30 July 2018
The translational immunology team at the Malaghan Institute has recently secured a Research for Life grant to look at how an obscure type of immune cell is activated and controlled.
Known as MAIT cells (mucosal associated invariant T cells), these immune cells are a relatively recent discovery in the field of immunology – having only been studied for the past decade or so. Several different subsets of MAIT cells exist, but their functions and how they’re activated and controlled largely remains a mystery.
Dr Katherine Wood of the translational immunology team will be leading the research, which looks to answer important questions about how to manipulate these cells to activate and suppress the immune system.
“It’s quite a simple study looking at human blood,” says Dr Woods. “Our aim is to isolate the MAIT cells and analyse them in different ways. Flow cytometry lets us look at specific activation markers on the MAIT cells and the new Seahorse technology lets us investigate the metabolics – what substrates are involved in activation. We should get some really clear information about different MAIT cell subsets, how and why they’re activated, and what activates them.

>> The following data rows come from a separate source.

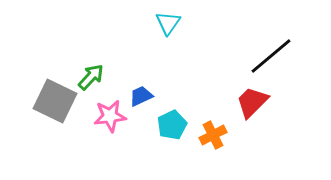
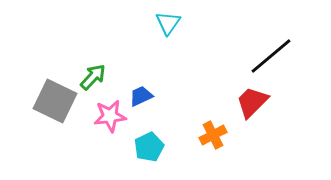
green arrow: moved 2 px right
cyan pentagon: moved 23 px left, 22 px down
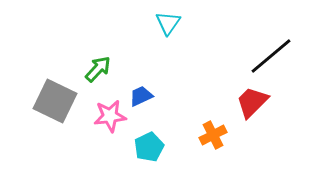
green arrow: moved 5 px right, 8 px up
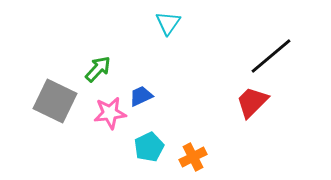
pink star: moved 3 px up
orange cross: moved 20 px left, 22 px down
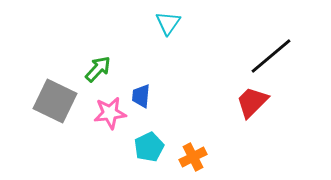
blue trapezoid: rotated 60 degrees counterclockwise
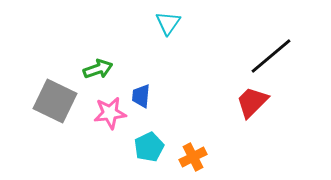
green arrow: rotated 28 degrees clockwise
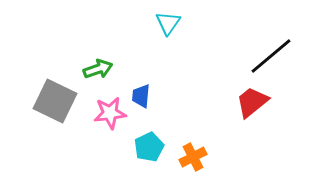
red trapezoid: rotated 6 degrees clockwise
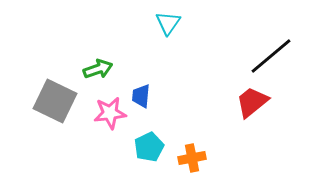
orange cross: moved 1 px left, 1 px down; rotated 16 degrees clockwise
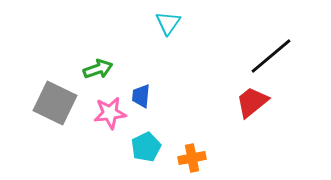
gray square: moved 2 px down
cyan pentagon: moved 3 px left
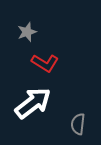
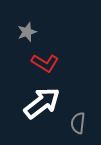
white arrow: moved 9 px right
gray semicircle: moved 1 px up
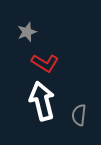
white arrow: moved 2 px up; rotated 66 degrees counterclockwise
gray semicircle: moved 1 px right, 8 px up
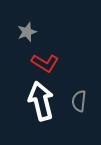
white arrow: moved 1 px left
gray semicircle: moved 14 px up
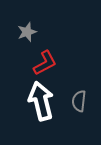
red L-shape: rotated 60 degrees counterclockwise
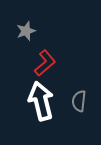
gray star: moved 1 px left, 1 px up
red L-shape: rotated 12 degrees counterclockwise
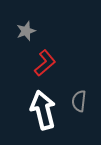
white arrow: moved 2 px right, 9 px down
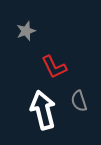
red L-shape: moved 9 px right, 4 px down; rotated 104 degrees clockwise
gray semicircle: rotated 25 degrees counterclockwise
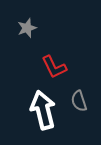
gray star: moved 1 px right, 3 px up
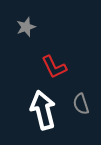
gray star: moved 1 px left, 1 px up
gray semicircle: moved 2 px right, 3 px down
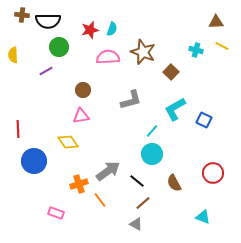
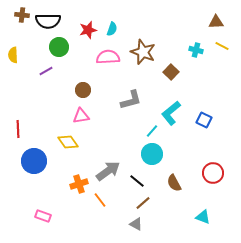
red star: moved 2 px left
cyan L-shape: moved 4 px left, 4 px down; rotated 10 degrees counterclockwise
pink rectangle: moved 13 px left, 3 px down
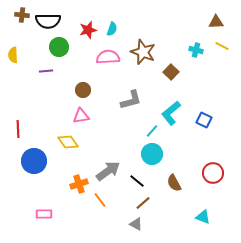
purple line: rotated 24 degrees clockwise
pink rectangle: moved 1 px right, 2 px up; rotated 21 degrees counterclockwise
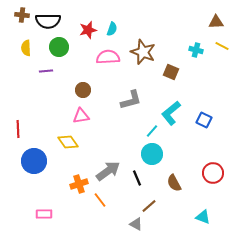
yellow semicircle: moved 13 px right, 7 px up
brown square: rotated 21 degrees counterclockwise
black line: moved 3 px up; rotated 28 degrees clockwise
brown line: moved 6 px right, 3 px down
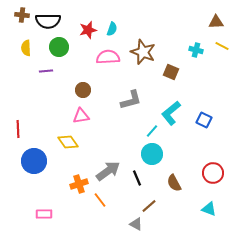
cyan triangle: moved 6 px right, 8 px up
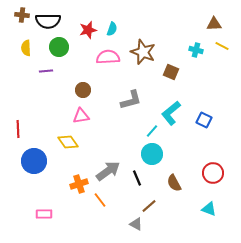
brown triangle: moved 2 px left, 2 px down
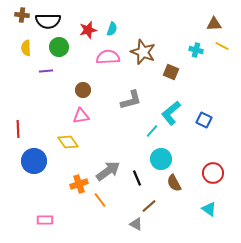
cyan circle: moved 9 px right, 5 px down
cyan triangle: rotated 14 degrees clockwise
pink rectangle: moved 1 px right, 6 px down
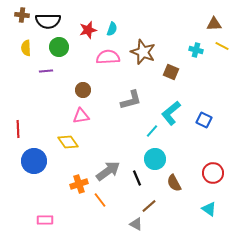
cyan circle: moved 6 px left
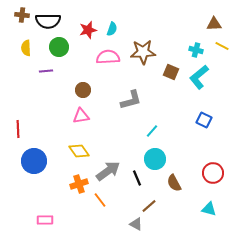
brown star: rotated 25 degrees counterclockwise
cyan L-shape: moved 28 px right, 36 px up
yellow diamond: moved 11 px right, 9 px down
cyan triangle: rotated 21 degrees counterclockwise
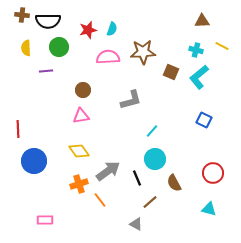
brown triangle: moved 12 px left, 3 px up
brown line: moved 1 px right, 4 px up
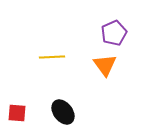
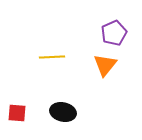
orange triangle: rotated 15 degrees clockwise
black ellipse: rotated 40 degrees counterclockwise
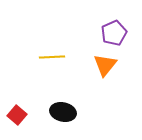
red square: moved 2 px down; rotated 36 degrees clockwise
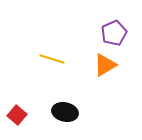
yellow line: moved 2 px down; rotated 20 degrees clockwise
orange triangle: rotated 20 degrees clockwise
black ellipse: moved 2 px right
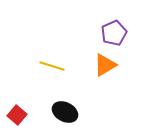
yellow line: moved 7 px down
black ellipse: rotated 15 degrees clockwise
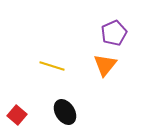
orange triangle: rotated 20 degrees counterclockwise
black ellipse: rotated 30 degrees clockwise
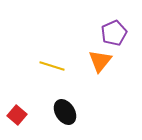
orange triangle: moved 5 px left, 4 px up
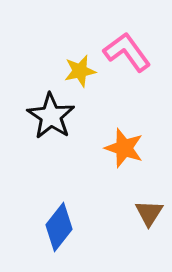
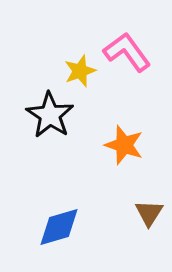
yellow star: rotated 8 degrees counterclockwise
black star: moved 1 px left, 1 px up
orange star: moved 3 px up
blue diamond: rotated 36 degrees clockwise
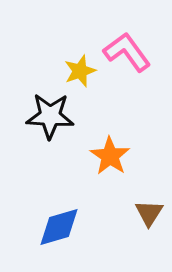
black star: moved 1 px down; rotated 30 degrees counterclockwise
orange star: moved 14 px left, 11 px down; rotated 15 degrees clockwise
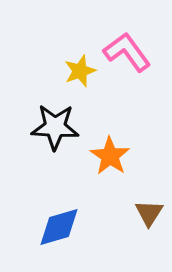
black star: moved 5 px right, 11 px down
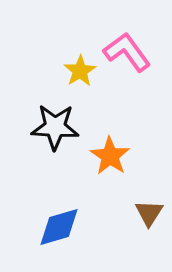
yellow star: rotated 12 degrees counterclockwise
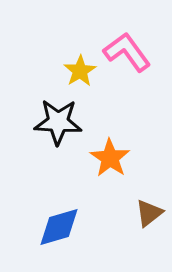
black star: moved 3 px right, 5 px up
orange star: moved 2 px down
brown triangle: rotated 20 degrees clockwise
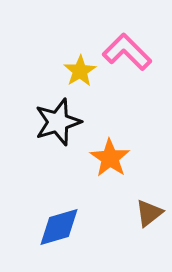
pink L-shape: rotated 9 degrees counterclockwise
black star: rotated 21 degrees counterclockwise
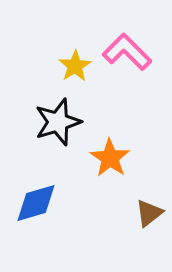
yellow star: moved 5 px left, 5 px up
blue diamond: moved 23 px left, 24 px up
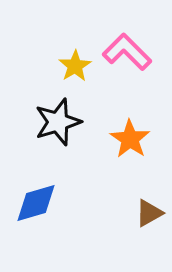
orange star: moved 20 px right, 19 px up
brown triangle: rotated 8 degrees clockwise
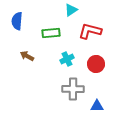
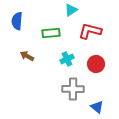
blue triangle: moved 1 px down; rotated 40 degrees clockwise
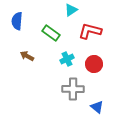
green rectangle: rotated 42 degrees clockwise
red circle: moved 2 px left
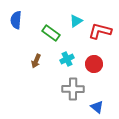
cyan triangle: moved 5 px right, 11 px down
blue semicircle: moved 1 px left, 1 px up
red L-shape: moved 10 px right
brown arrow: moved 9 px right, 5 px down; rotated 96 degrees counterclockwise
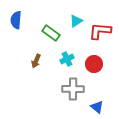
red L-shape: rotated 10 degrees counterclockwise
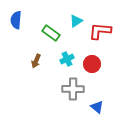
red circle: moved 2 px left
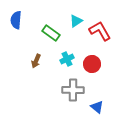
red L-shape: rotated 55 degrees clockwise
gray cross: moved 1 px down
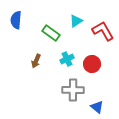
red L-shape: moved 3 px right
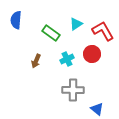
cyan triangle: moved 3 px down
red circle: moved 10 px up
blue triangle: moved 2 px down
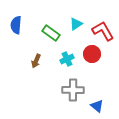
blue semicircle: moved 5 px down
blue triangle: moved 3 px up
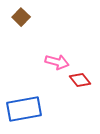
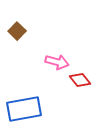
brown square: moved 4 px left, 14 px down
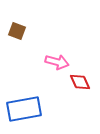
brown square: rotated 24 degrees counterclockwise
red diamond: moved 2 px down; rotated 15 degrees clockwise
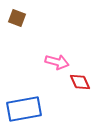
brown square: moved 13 px up
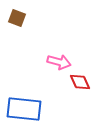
pink arrow: moved 2 px right
blue rectangle: rotated 16 degrees clockwise
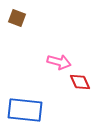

Dr Wood says knowledge-building is very important in this field because there’s so much science doesn’t yet know about why there are different subsets and why they behave differently.
“There may be a specific subset that is not acting in a way we want to – it’s too aggressive and it contributes to allergy, or maybe it’s suppressing other immune cells. If we know how each subset is activated and what it does once it’s activated, we also know how to potentially block it, or alternatively boost it if we want to.”